Most of the innovation in this area comes from the correct use of flash memory associated with several optimization techniques to better handle small files and next-gen applications and, when necessary, offloading cold data to the cloud or HDDs. Dollar/GB is not the primary concern from this point of view.
This is a market that is moving quickly, so there are only fast movers and outperformers in this Radar. However, because of the changing business needs of many enterprises, vendors with traditional solutions are working to improve the performance of their products, in many cases, by completely overhauling their product architecture and deployment options. In fact, several of the vendors covered in the High-Performance Radar are also present in the Enterprise Radar.
However, some of the solutions evaluated for high-performance do not offer a general-purpose object storage solution or tiering to cheaper object storage solutions. This can become a challenge for organizations looking at deploying object storage at scale to cover mixed workloads or those looking at optimizing their dollar/GB ratio. In other cases, organizations may want to run the same high-performance object storage solution in the cloud because it is adjacent to large amounts of data already stored in the cloud. Unfortunately, not all solutions currently support these deployment models.
Part of the success of high-speed object stores is multiprotocol access to data and ease of deployment and use. These capabilities make the transition from file storage to object storage easier and improve overall system TCO by hiding the complexity of scale-out storage behind the scenes while delivering a familiar user experience.

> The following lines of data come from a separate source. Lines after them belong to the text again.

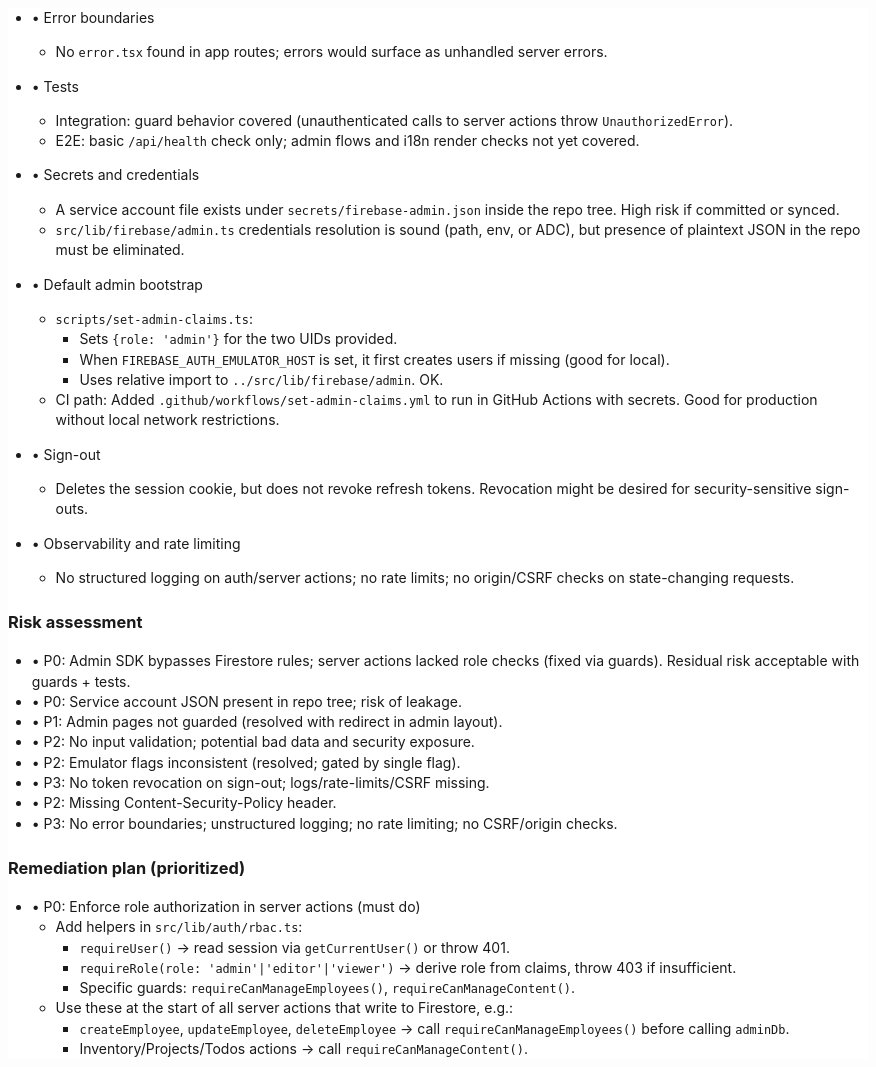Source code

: - • Error boundaries
  - No `error.tsx` found in app routes; errors would surface as unhandled server errors.

- • Tests
  - Integration: guard behavior covered (unauthenticated calls to server actions throw `UnauthorizedError`).
  - E2E: basic `/api/health` check only; admin flows and i18n render checks not yet covered.

- • Secrets and credentials
  - A service account file exists under `secrets/firebase-admin.json` inside the repo tree. High risk if committed or synced.
  - `src/lib/firebase/admin.ts` credentials resolution is sound (path, env, or ADC), but presence of plaintext JSON in the repo must be eliminated.

- • Default admin bootstrap
  - `scripts/set-admin-claims.ts`:
    - Sets `{role: 'admin'}` for the two UIDs provided.
    - When `FIREBASE_AUTH_EMULATOR_HOST` is set, it first creates users if missing (good for local).
    - Uses relative import to `../src/lib/firebase/admin`. OK.
  - CI path: Added `.github/workflows/set-admin-claims.yml` to run in GitHub Actions with secrets. Good for production without local network restrictions.

- • Sign-out
  - Deletes the session cookie, but does not revoke refresh tokens. Revocation might be desired for security-sensitive sign-outs.

- • Observability and rate limiting
  - No structured logging on auth/server actions; no rate limits; no origin/CSRF checks on state-changing requests.

### Risk assessment

- • P0: Admin SDK bypasses Firestore rules; server actions lacked role checks (fixed via guards). Residual risk acceptable with guards + tests.
- • P0: Service account JSON present in repo tree; risk of leakage.
- • P1: Admin pages not guarded (resolved with redirect in admin layout).
- • P2: No input validation; potential bad data and security exposure.
- • P2: Emulator flags inconsistent (resolved; gated by single flag).
- • P3: No token revocation on sign-out; logs/rate-limits/CSRF missing.
- • P2: Missing Content-Security-Policy header.
- • P3: No error boundaries; unstructured logging; no rate limiting; no CSRF/origin checks.

### Remediation plan (prioritized)

- • P0: Enforce role authorization in server actions (must do)
  - Add helpers in `src/lib/auth/rbac.ts`:
    - `requireUser()` → read session via `getCurrentUser()` or throw 401.
    - `requireRole(role: 'admin'|'editor'|'viewer')` → derive role from claims, throw 403 if insufficient.
    - Specific guards: `requireCanManageEmployees()`, `requireCanManageContent()`.
  - Use these at the start of all server actions that write to Firestore, e.g.:
    - `createEmployee`, `updateEmployee`, `deleteEmployee` → call `requireCanManageEmployees()` before calling `adminDb`.
    - Inventory/Projects/Todos actions → call `requireCanManageContent()`.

The next step in the evolution of object storage will be around data management. Currently, traditional object stores are better positioned to create or improve data management solutions because they already include features like index and search, bucket notification, and serverless functions for metadata tagging or other complex operations. The support for these features is more prevalent in Enterprise solutions but less present among High-Performance solutions due to their core focus on performance. Availability of serverless support and the availability of object storage support for Kubernetes can become a differentiating feature that will set apart leaders from challengers in the future.
The demand for better management of the enormous amounts of data companies must handle nowadays will foster convergence in the development paths of different types of object stores.